Records to process |
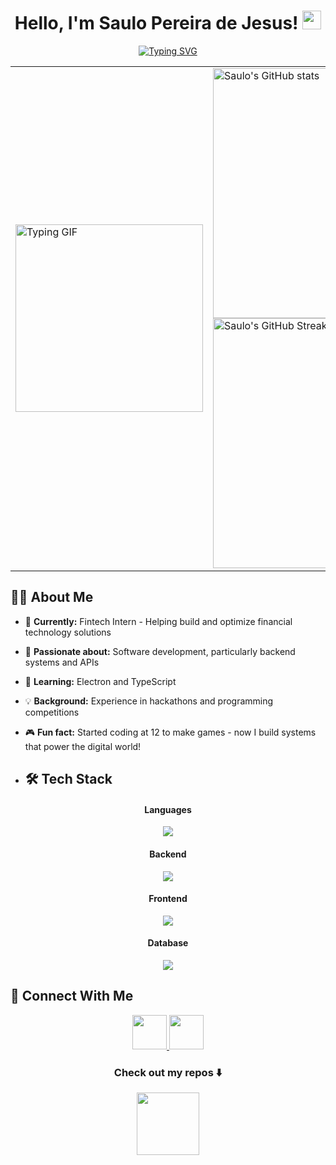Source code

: <div align="center">

# Hello, I'm Saulo Pereira de Jesus! <img src="https://media.giphy.com/media/hvRJCLFzcasrR4ia7z/giphy.gif" width="30px" height="30px">

<div align="center">
  <a href="https://git.io/typing-svg">
    <img src="https://readme-typing-svg.herokuapp.com?font=Fira+Code&pause=1000&color=FE428E&center=true&width=435&lines=Backend+Developer;Data+Engineering+Enthusiast;Problem+Solver;Lifelong+Learner" alt="Typing SVG" />
  </a>
</div>

<table border="0" cellspacing="0" cellpadding="20" style="border: none;">
  <tr style="border: none;">
    <td style="border: none;">
      <img src="https://user-images.githubusercontent.com/74038190/216656977-ef584e23-480a-4d1c-8c3f-7d045910ddc9.gif" alt="Typing GIF" width="300" />
    </td>
    <td style="border: none;">
      <img src="https://github-readme-stats.vercel.app/api?username=saulosw&show_icons=true&theme=radical" alt="Saulo's GitHub stats" width="400" />
      <br/>
      <img src="https://github-readme-streak-stats.herokuapp.com/?user=saulosw&theme=radical" alt="Saulo's GitHub Streak" width="400" />
    </td>
  </tr>
</table>

</div>

## 👨‍💻 About Me

- 🔭 **Currently:** Fintech Intern - Helping build and optimize financial technology solutions
- 🚀 **Passionate about:** Software development, particularly backend systems and APIs
- 🌱 **Learning:** Electron and TypeScript
- 💡 **Background:** Experience in hackathons and programming competitions
- 🎮 **Fun fact:** Started coding at 12 to make games - now I build systems that power the digital world!

- ## 🛠️ Tech Stack

<h4 align="center">Languages</h4>
<p align="center">
  <img src="https://skillicons.dev/icons?i=py,java,js,ts,cs" />
</p>

<h4 align="center">Backend</h4>
<p align="center">
  <img src="https://skillicons.dev/icons?i=nodejs,express" />
</p>

<h4 align="center">Frontend</h4>
<p align="center">
  <img src="https://skillicons.dev/icons?i=react,html,css" />
</p>

<h4 align="center">Database</h4>
<p align="center">
  <img src="https://skillicons.dev/icons?i=mysql,postgres,sqlite" />
</p>

## 🤝 Connect With Me

<p align="center">
  <a href="https://www.linkedin.com/in/saulo-pereira-jesus/" target="_blank" rel="noreferrer">
    <img src="https://skillicons.dev/icons?i=linkedin" width="55" height="55"/>
  </a>
  <a href="https://github.com/saulosw" target="_blank" rel="noreferrer">
    <img src="https://skillicons.dev/icons?i=github" width="55" height="55"/>
  </a>
</p>

<div align="center">
  

<h3 align="center">Check out my repos ⬇️</h3>
<div align="center">
  <img src="https://user-images.githubusercontent.com/74038190/212284115-f47cd8ff-2ffb-4b04-b5bf-4d1c14c0247f.gif" width="100">
</div>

Required action |
Lines with the string "build": pick each one out of the material and return it.

Exercise answer |
- 🔭 **Currently:** Fintech Intern - Helping build and optimize financial technology solutions
- 🎮 **Fun fact:** Started coding at 12 to make games - now I build systems that power the digital world!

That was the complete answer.